The 2014 Midterm Was about Some Things

With all due respect, I don’t think this has been an election about nothing. Instead of a nationalized midterm election, we’ve had many elections about many issues. High levels of polarization were with us in 2006 and 2010 and those elections were deemed to be about issues because of foreign policy failure (Iraq) and massive partisan policy change (Obamacare) and the continued national effects of the housing crash. Polarization is not the reason nothing big happened to nationalize around and create a feeling of a single election.

During a midterm, it’s hard to appreciate that the relative calm on the surface probably hides ripples below. Our media coverage is built for the big national campaigns for the presidency. Not having big national themes makes them confused. Pundits are too lazy (and/or political reporters are too thinned out) to dive into the state and local races. Why bother when the polls show their aren’t many of those anyways? And of course, lack of competition doesn’t imply a lack of issues.

But even someone wanting to dig into sub-national politics has it rough. By many accounts campaigning has been shifting from broadcast and into personalized mailings, phone calls, GOTV-oriented door knocking, and targeted internet advertising. For instance just today, Derek Willis reports:

Spending on digital platforms like Facebook is now normal; nearly 500 federal candidates and committees reported direct payments to the social media company this cycle, and the national party committees paid hundreds of thousands of dollars for advertising on it. But other, smaller services that have sizable audiences are attracting attention, and money, from political campaigns.

Social media advertising and other targeted campaign techniques are all hard for pundits and researchers to see and almost certainly less likely to generate the appearance of big issue debates even if they are going on.

Also the Republicans found some self-respect (or common sense) and clammed-up about Obamacare and Benghazi and whatever else. But that seems like it has only happened in the last couple months. Clearly the GOP of June was trying to tackle policy issues the “Seinfeld view” would assure us have been settled. I’d agree that the Democrats don’t seem to have galvanized around a positive agenda but why should they when…

On the supply-side, it seems like a campaign season based on a realization that no result will move the needle very much. Divided government (particularly in the age of the filibuster) with a “Republican Senate” just isn’t that appealing to at least some or many activists. Better to keep the powder dry for 2016 when things will really matter and some of the advantages of the last redistricting are starting to wane. That’s ambition keeping issues down, not polarization.

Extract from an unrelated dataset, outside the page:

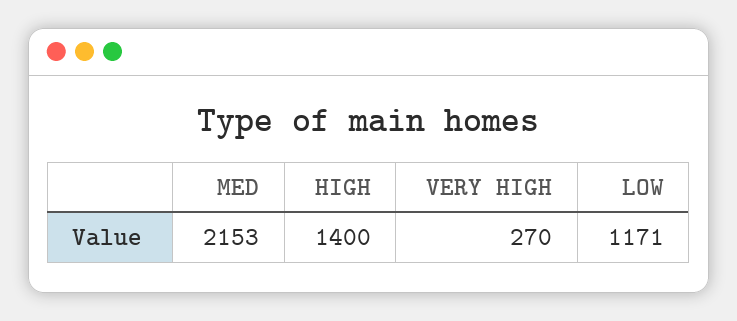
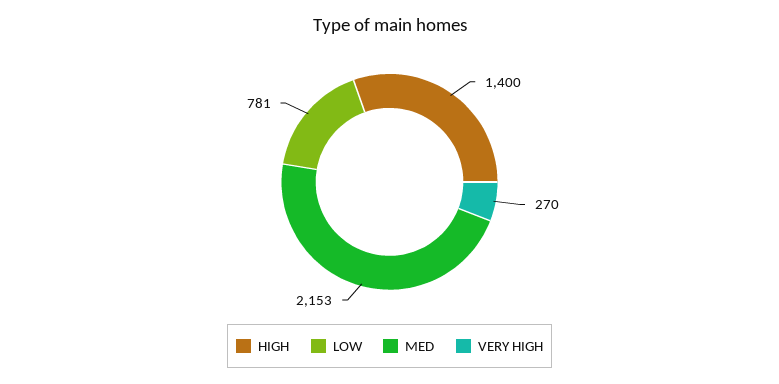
LOW: 1171 -> 781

Theoretically, I don’t think the authors have made a case that polarization nationally (and dimensional collapse) implies that Riker’s heresthetics are dead. Quite pointedly, Riker would probably argue the opposite should be happening. Which again makes me think the ambitious are waiting for 2016. That doesn’t explain the behavior going on in say the individual senate and gubernatorial races, but it could easily be the case that whatever is going on in the 8-10 interesting ones does in fact look like heresthetics and not merely turnout games.

With respect to Wisconsin I’d never call Walker/Burke a campaign about nothing and I doubt anyone in Wisconsin would either. It would belittle Walker’s tangible accomplishments at changing the status quo to do so. It’s a fair point to say this election might not be about new issues though. And that’s what the media wants (new new new), but it’s not clear the electorate needs to be fed something novel every two years. But since the Walker/Burke contest is about old issues, I’ve seen more national coverage about the Walker/Ryan ambition dynamic than the ideological struggle going on inside the state. And again, covering presidential politics is more fun for the national media or a pundit than picking through each states’ political debates to find all of the different campaigns about issues.